Reuters New Delhi/Mumbai

With US President Donald Trump by his side, Prime Minister Narendra Modi will seek to fire up thousands of Indian-American supporters at a rally in Texas on Sunday, shrugging off international criticism over a crackdown in Kashmir.
Modi is travelling to the US to speak at the UN General Assembly, seven weeks after his government revoked the partial autonomy enjoyed by Kashmir.
Before travelling to the United Nations headquarters in New York, Modi will address a rally at a stadium in Houston that Trump has also agreed to attend.
“The special gesture of President @realDonaldTrump to join us in Houston highlights the strength of the relationship and recognition of the contribution of the Indian community to American society and economy,” Modi said in a tweet.
Though there have been recent tensions between Washington and New Delhi over trade and tariffs, the two men have shown a warm personal rapport at previous meetings.
About 50,000 people have registered for the “Howdy, Modi” community event, at which Trump will also speak, the biggest crowd that Modi has drawn after a rock-show like rally at New York’s Madison Square Garden in 2014.
That was the first big attempt by Modi’s ruling Bharatiya Janata Party (BJP) to rouse the prosperous diaspora in the US — home to 4mn Indian-Americans — and lobby for India’s interests.

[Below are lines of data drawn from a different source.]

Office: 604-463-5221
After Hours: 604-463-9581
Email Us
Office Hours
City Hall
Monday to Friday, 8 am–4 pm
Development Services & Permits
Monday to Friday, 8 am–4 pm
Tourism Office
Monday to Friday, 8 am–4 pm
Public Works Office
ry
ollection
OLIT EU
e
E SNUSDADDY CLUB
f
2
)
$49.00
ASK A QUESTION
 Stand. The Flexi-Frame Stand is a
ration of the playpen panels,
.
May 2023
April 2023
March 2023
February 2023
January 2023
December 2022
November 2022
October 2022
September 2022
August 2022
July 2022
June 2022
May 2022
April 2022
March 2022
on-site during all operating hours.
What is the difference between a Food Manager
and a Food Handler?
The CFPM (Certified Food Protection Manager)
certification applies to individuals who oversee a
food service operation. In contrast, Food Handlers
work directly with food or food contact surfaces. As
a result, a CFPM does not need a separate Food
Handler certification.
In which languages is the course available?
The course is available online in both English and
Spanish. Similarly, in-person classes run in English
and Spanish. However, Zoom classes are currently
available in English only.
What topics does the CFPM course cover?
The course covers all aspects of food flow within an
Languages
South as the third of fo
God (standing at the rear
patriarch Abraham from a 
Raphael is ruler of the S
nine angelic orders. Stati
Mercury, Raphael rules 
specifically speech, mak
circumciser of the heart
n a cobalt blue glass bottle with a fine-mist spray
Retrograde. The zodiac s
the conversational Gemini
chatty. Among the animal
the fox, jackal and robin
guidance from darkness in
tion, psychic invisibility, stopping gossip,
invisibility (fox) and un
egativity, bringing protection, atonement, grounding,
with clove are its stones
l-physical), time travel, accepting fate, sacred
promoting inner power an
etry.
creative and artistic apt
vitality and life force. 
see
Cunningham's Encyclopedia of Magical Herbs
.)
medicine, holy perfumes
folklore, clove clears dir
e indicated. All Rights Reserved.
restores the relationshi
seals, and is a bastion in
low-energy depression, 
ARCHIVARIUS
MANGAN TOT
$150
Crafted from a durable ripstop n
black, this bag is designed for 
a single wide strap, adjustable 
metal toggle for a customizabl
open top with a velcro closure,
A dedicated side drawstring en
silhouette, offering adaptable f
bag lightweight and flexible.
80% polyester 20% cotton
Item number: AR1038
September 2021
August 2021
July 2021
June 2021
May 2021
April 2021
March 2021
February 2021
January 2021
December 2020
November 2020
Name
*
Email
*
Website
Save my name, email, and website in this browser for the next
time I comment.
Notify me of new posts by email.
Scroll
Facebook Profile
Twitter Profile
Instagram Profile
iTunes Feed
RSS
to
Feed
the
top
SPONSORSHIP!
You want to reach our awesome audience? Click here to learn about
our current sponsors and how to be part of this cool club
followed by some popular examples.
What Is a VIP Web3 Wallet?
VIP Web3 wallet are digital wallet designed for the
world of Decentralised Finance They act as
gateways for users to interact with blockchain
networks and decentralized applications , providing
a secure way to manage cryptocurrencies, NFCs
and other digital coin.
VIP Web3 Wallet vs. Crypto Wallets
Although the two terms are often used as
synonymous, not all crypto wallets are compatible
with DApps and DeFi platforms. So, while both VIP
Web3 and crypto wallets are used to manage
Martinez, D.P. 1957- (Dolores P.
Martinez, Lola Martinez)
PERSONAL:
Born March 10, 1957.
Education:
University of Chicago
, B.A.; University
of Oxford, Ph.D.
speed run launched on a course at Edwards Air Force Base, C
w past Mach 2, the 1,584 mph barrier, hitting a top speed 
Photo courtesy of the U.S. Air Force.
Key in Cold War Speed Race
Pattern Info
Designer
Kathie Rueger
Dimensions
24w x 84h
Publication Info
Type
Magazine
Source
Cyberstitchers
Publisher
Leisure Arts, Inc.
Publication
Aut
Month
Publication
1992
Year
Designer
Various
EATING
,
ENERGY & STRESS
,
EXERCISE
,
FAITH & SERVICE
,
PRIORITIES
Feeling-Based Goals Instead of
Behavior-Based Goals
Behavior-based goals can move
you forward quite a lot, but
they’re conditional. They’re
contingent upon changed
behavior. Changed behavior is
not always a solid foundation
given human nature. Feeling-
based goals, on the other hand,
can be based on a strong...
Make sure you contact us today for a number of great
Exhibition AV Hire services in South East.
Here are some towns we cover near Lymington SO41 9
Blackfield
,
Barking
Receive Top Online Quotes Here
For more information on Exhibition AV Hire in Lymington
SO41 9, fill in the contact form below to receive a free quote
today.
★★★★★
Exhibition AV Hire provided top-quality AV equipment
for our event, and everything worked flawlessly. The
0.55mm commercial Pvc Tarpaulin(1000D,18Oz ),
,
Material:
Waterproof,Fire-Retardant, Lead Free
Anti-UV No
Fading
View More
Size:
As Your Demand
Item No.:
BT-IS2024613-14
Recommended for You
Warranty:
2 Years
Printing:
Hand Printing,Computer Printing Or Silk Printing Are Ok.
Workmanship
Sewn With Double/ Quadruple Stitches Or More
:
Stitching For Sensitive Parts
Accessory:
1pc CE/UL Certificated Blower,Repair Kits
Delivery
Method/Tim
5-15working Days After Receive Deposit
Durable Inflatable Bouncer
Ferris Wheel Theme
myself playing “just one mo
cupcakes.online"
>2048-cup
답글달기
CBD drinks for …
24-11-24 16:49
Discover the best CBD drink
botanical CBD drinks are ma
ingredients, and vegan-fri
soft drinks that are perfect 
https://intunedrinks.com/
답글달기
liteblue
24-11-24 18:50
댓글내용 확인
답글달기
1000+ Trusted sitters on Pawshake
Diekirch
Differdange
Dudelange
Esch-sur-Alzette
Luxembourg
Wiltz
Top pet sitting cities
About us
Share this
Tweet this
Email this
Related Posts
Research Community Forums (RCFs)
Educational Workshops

Vijay Chauthaiwale, the chief of the BJP’s foreign affairs department, said from Houston that Trump’s decision to attend the event was a surprise, but testified to the power of the US Indian community as well as the importance Trump attached to bilateral ties, despite recent trade frictions.
“The strategic relationship is stronger,” he said.
Modi’s move to end the special constitutional status of Kashmir, where hundreds of people have been detained, mobile and internet services suspended and public gatherings curbed, has drawn expressions of concern from foreign governments, including the US state department, which called for restraint.